Étranger

Les 50 stars de la Coupe du monde (4) : Angel Di Maria (ARGENTINE), le faux ailier

S’il est réputé pour son sens du dribble et sa capacité à créer des brèches sur le côté droit, Angel Di Maria est une plaque tournante du milieu de terrain de l’Argentine. Peut-être parce qu’il sait tout faire.

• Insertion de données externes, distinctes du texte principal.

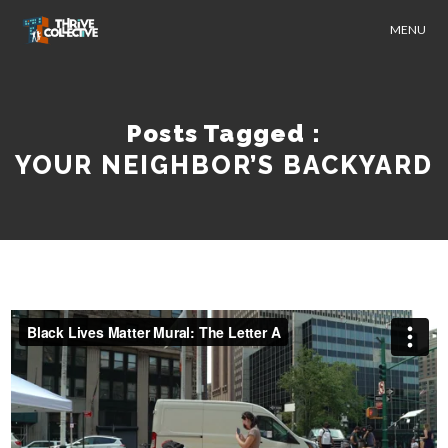
MENU
Posts Tagged :
YOUR NEIGHBOR’S BACKYARD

Pas facile de l’imaginer à la pointe du combat quand on le toise. De profil comme de face, Angel Di Maria correspond en tout point au surnom qu’un jour de 2007, ce pitre d’Ever Banega avait eu la bonne idée de lui coller : « le Vermicelle ». Une paire de jambes comme deux cigarettes mal roulées, un tour de poitrine épais comme leurs feuilles (des cigarettes)… Il faut que les marques de fringues taillent vraiment petit pour qu’Angel se risque sur du Large. A moins que le Medium ne soit déjà trop grand.
Avec ses 75 kg tout mouillé (il mesure quand même 1,78 m), il ne s’est pas vexé. « Non, ça ne me dérange pas. Je suis habitué depuis le temps… Ever m’a donné ce surnom pendant la Coupe du monde des U20. J’étais encore plus maigre que maintenant ! Je suis devenu « le Vermicelle » dans le groupe. Quand la presse l’a appris, je le suis devenu pour tout le monde en Argentine ! » Mais le Gaucho gaucher prouve qu’il ne suffit pas de soulever de la fonte du soir au matin pour réussir au plus haut niveau. Au foot, la partition technique a toujours son importance.
Si le kid de Rosario (il avait débuté à Rosario Central et n’a jamais mis les pieds aux Newell’s Old Boys, l’autre géant du coin) a percé en Europe pendant ses trois saisons au Benfica Lisbonne, dans un vrai rôle d’ailier, et si c’est pour occuper ce poste-là que le Real Madrid l’a recruté, il se révèle depuis plusieurs mois maintenant dans une autre panoplie, plus complète, au cœur du jeu. L’arrivée de Gareth Bale lui promettait le banc de touche, voire un exil forcé ? Di Maria, dans le viseur de Monaco et du Paris SG depuis l’été dernier, joue un cran en dessous. Mais là, on parle de positionnement, pas de performance.
Carlo Ancelotti l’a placé aux côtés de Luka Modric, juste devant Xabi Alonso, exactement comme Alejandro Sabella l’a recentré aux côtés de Javier Mascherano (ou Fernando Gago) et Ever Banega avec l’Albiceleste. Dans un 4-3-3 modulable, il laisse Lionel Messi, Sergio Agüero et Ezequiel Lavezzi (ou Gonzalo Higuain) se partager les trois places de devant. Et se pose comme le remède aux maux d’une formation trop longtemps coupée en deux. Di Maria lui donne du liant et s’impose comme la clé du jeu. Il soulage Messi, qui peut ne pas défendre et se concentrer sur la profondeur. Et, cerise sur le gâteau, il fait parler sa qualité de frappe aux abords des 20 m adverses, notamment sur les deuxièmes ballons.
Alors Angel, cette Coupe du monde ? « Tout le monde dit que nous sommes tombés dans un groupe facile (ndlr : avec le Nigeria, la Bosnie-Herzégovine et l’Iran) mais il faut jouer les matches et ils se gagnent seulement sur le terrain. Nos adversaires vont tout faire pour se qualifier eux aussi. Il y a quatre ans, il y avait des joueurs d’expérience dans le groupe mais aussi beaucoup de jeunes comme Leo, Kün ou moi-même. Au Brésil, nous serons plusieurs à avoir déjà disputé une Coupe du monde. On a atteint le bel âge pour un footballeur. Et nous sommes plusieurs à jouer ensemble, en comptant les sélections de jeunes, depuis plus de sept ans maintenant. Ça compte. Pour moi, le favori reste le Brésil, qui a l’avantage d’évoluer chez lui, dans des stades où les joueurs ont leurs habitudes. Après, il y a l’Espagne, qui continue de proposer un jeu de très, très haut niveau, et l’Allemagne qui, pour moi, a les moyens d’atteindre la finale. »
Ne pas oublier l’Argentine, qui n’a pas dépassé les quarts de finale depuis 1990.

Le saviez-vous ?
En 2008, Angel évolue aux côtés de Messi, Agüero et Juan Riquelme notamment lors des Jeux Olympiques de Pékin. Il marque le but de l’or en finale. « Un super souvenir. A chaque fois que je me remémore ce match, je ressens une grande fierté. » Il retrouvera au Brésil ses victimes de la finale de Pékin : le Nigeria.